NHL Deputy Commissioner Bill Daly told The Associated Press in an email Sunday night that league has not received the lawsuit and generally does not comment on pending litigation. The suit was filed in Illinois in part because the NHL has a business interest in the state through the Chicago Blackhawks and Boogaard “engaged in one-ice fights during his NHL career” in Chicago, the filing says.

“To distill this to one sentence, you take a young man, you subject him to trauma, you give him pills for that trauma, he becomes addicted to those pills, you promise to treat him for that addiction, and you fail,” William Gibbs, attorney for the Boogaards, told The New York Times.

Boogaard was under contract with the New York Rangers at the time of his death.

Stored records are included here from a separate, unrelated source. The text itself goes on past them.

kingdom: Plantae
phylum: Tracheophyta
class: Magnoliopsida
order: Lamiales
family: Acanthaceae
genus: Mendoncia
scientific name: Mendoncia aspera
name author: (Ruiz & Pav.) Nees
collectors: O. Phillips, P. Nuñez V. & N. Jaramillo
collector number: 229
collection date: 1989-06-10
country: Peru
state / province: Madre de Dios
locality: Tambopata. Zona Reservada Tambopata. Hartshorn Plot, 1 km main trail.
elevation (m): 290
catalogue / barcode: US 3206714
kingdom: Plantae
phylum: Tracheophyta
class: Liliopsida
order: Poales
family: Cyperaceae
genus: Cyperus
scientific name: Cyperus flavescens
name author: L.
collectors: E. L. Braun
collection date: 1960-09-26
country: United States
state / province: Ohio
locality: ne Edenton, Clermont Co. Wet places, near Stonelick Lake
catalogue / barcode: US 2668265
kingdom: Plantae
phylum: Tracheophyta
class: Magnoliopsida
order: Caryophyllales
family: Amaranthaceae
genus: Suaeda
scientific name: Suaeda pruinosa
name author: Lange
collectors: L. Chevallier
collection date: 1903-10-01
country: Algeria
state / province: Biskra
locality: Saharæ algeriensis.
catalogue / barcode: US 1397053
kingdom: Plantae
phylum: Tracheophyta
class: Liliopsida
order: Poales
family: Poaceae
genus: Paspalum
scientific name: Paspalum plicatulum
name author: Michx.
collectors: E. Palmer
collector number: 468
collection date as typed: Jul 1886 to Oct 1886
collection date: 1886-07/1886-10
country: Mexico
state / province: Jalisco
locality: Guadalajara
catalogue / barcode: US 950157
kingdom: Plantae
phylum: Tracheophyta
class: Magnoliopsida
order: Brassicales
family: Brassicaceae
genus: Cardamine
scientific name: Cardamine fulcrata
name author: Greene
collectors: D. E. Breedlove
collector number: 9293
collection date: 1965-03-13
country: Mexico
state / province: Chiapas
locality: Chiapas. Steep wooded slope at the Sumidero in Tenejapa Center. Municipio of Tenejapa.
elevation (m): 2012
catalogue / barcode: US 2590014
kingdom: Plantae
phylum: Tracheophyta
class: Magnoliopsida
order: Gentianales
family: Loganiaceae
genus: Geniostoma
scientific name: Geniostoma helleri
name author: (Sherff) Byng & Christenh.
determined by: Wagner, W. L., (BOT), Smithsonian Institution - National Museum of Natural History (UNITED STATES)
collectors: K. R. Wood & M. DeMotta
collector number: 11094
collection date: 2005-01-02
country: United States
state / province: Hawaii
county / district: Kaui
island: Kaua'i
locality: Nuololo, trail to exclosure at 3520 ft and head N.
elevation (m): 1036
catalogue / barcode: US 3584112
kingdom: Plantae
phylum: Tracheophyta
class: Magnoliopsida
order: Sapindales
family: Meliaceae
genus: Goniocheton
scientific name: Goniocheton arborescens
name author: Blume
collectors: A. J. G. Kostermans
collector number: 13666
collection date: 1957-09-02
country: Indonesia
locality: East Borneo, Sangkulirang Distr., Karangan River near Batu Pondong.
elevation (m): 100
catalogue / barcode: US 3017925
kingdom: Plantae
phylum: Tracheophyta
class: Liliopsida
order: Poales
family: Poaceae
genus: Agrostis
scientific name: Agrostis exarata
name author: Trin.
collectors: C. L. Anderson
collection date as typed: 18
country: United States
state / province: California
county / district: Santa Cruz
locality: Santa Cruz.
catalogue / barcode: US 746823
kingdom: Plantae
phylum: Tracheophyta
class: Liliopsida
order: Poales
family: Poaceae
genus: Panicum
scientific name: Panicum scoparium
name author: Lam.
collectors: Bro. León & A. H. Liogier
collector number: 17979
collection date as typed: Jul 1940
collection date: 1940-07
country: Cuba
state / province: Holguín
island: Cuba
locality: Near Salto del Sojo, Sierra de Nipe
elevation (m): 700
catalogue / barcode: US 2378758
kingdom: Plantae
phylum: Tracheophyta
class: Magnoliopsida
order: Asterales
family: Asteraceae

He played his first five NHL seasons with the Minnesota Wild and one season with the Rangers after signing a four-year, $6.5 million contract with New York in July 2010.

Boogaard sustained a concussion during his last game on Dec. 9, 2010. Known as one of the league’s toughest fighters, the 6-foot-7, 255-pound Boogaard played 277 NHL games, scored three goals and racked up 589 penalty minutes.

Boogaard’s family filed a lawsuit against the NHL Players Association last September, seeking $9.8 million, but it was dismissed this spring. The family said the union, after expressing interest in helping pursue a case against the league, missed a deadline for filing a grievance. A judge ruled the family waited too long to act and dismissed the case.

The latest lawsuit details the treatment Boogaard received from team doctors of the Rangers and Minnesota Wild, and the officials from the league’s Substance Abuse and Behavioral Health Program, which oversaw Boogaard’s care after he entered rehabilitation while playing for the Wild in 2009.